◆ EXERCISE PROMPT
Reproduce each line of every item below, keeping all wording, spelling, and punctuation unchanged.

◆ RECORDS FOR THE TASK
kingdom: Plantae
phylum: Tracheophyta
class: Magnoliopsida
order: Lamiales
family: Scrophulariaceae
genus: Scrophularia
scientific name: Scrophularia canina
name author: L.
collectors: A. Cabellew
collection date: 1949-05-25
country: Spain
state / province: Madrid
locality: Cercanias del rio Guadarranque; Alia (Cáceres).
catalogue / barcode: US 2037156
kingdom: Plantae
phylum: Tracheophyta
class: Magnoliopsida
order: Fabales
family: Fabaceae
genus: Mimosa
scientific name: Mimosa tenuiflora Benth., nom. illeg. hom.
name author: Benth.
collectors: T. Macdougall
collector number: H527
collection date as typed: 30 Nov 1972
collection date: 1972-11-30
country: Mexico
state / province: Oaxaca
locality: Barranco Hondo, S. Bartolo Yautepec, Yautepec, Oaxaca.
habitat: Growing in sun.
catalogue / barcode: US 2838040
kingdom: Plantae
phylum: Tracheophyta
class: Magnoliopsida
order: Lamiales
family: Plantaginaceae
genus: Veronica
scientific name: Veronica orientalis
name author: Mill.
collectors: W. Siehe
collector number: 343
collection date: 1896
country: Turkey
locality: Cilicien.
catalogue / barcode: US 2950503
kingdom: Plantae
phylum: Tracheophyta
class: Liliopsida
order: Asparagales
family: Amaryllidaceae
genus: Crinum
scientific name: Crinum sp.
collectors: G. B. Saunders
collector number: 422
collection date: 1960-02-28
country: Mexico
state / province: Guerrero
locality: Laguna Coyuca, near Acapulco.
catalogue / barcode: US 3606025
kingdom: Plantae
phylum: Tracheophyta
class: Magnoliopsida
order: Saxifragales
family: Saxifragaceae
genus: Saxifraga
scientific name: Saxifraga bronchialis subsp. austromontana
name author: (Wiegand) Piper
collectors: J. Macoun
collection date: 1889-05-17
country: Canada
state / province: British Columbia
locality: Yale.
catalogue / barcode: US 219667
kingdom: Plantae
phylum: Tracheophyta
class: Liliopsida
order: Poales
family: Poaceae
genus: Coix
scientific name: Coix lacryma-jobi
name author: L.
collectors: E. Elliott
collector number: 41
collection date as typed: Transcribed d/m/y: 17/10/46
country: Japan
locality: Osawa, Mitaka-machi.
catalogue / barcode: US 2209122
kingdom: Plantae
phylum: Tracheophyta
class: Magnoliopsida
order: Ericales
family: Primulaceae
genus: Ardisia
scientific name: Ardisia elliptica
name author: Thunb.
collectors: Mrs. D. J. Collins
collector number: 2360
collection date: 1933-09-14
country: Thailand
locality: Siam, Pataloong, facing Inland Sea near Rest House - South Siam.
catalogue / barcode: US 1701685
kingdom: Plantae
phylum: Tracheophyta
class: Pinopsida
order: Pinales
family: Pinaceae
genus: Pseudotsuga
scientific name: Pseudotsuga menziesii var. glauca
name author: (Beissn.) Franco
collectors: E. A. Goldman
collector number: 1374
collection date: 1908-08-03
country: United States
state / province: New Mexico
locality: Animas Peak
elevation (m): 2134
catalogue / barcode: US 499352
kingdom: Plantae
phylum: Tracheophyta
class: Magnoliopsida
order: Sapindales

◆ EXERCISE SOLUTION
kingdom: Plantae
phylum: Tracheophyta
class: Magnoliopsida
order: Lamiales
family: Scrophulariaceae
genus: Scrophularia
scientific name: Scrophularia canina
name author: L.
collectors: A. Cabellew
collection date: 1949-05-25
country: Spain
state / province: Madrid
locality: Cercanias del rio Guadarranque; Alia (Cáceres).
catalogue / barcode: US 2037156
kingdom: Plantae
phylum: Tracheophyta
class: Magnoliopsida
order: Fabales
family: Fabaceae
genus: Mimosa
scientific name: Mimosa tenuiflora Benth., nom. illeg. hom.
name author: Benth.
collectors: T. Macdougall
collector number: H527
collection date as typed: 30 Nov 1972
collection date: 1972-11-30
country: Mexico
state / province: Oaxaca
locality: Barranco Hondo, S. Bartolo Yautepec, Yautepec, Oaxaca.
habitat: Growing in sun.
catalogue / barcode: US 2838040
kingdom: Plantae
phylum: Tracheophyta
class: Magnoliopsida
order: Lamiales
family: Plantaginaceae
genus: Veronica
scientific name: Veronica orientalis
name author: Mill.
collectors: W. Siehe
collector number: 343
collection date: 1896
country: Turkey
locality: Cilicien.
catalogue / barcode: US 2950503
kingdom: Plantae
phylum: Tracheophyta
class: Liliopsida
order: Asparagales
family: Amaryllidaceae
genus: Crinum
scientific name: Crinum sp.
collectors: G. B. Saunders
collector number: 422
collection date: 1960-02-28
country: Mexico
state / province: Guerrero
locality: Laguna Coyuca, near Acapulco.
catalogue / barcode: US 3606025
kingdom: Plantae
phylum: Tracheophyta
class: Magnoliopsida
order: Saxifragales
family: Saxifragaceae
genus: Saxifraga
scientific name: Saxifraga bronchialis subsp. austromontana
name author: (Wiegand) Piper
collectors: J. Macoun
collection date: 1889-05-17
country: Canada
state / province: British Columbia
locality: Yale.
catalogue / barcode: US 219667
kingdom: Plantae
phylum: Tracheophyta
class: Liliopsida
order: Poales
family: Poaceae
genus: Coix
scientific name: Coix lacryma-jobi
name author: L.
collectors: E. Elliott
collector number: 41
collection date as typed: Transcribed d/m/y: 17/10/46
country: Japan
locality: Osawa, Mitaka-machi.
catalogue / barcode: US 2209122
kingdom: Plantae
phylum: Tracheophyta
class: Magnoliopsida
order: Ericales
family: Primulaceae
genus: Ardisia
scientific name: Ardisia elliptica
name author: Thunb.
collectors: Mrs. D. J. Collins
collector number: 2360
collection date: 1933-09-14
country: Thailand
locality: Siam, Pataloong, facing Inland Sea near Rest House - South Siam.
catalogue / barcode: US 1701685
kingdom: Plantae
phylum: Tracheophyta
class: Pinopsida
order: Pinales
family: Pinaceae
genus: Pseudotsuga
scientific name: Pseudotsuga menziesii var. glauca
name author: (Beissn.) Franco
collectors: E. A. Goldman
collector number: 1374
collection date: 1908-08-03
country: United States
state / province: New Mexico
locality: Animas Peak
elevation (m): 2134
catalogue / barcode: US 499352
kingdom: Plantae
phylum: Tracheophyta
class: Magnoliopsida
order: Sapindales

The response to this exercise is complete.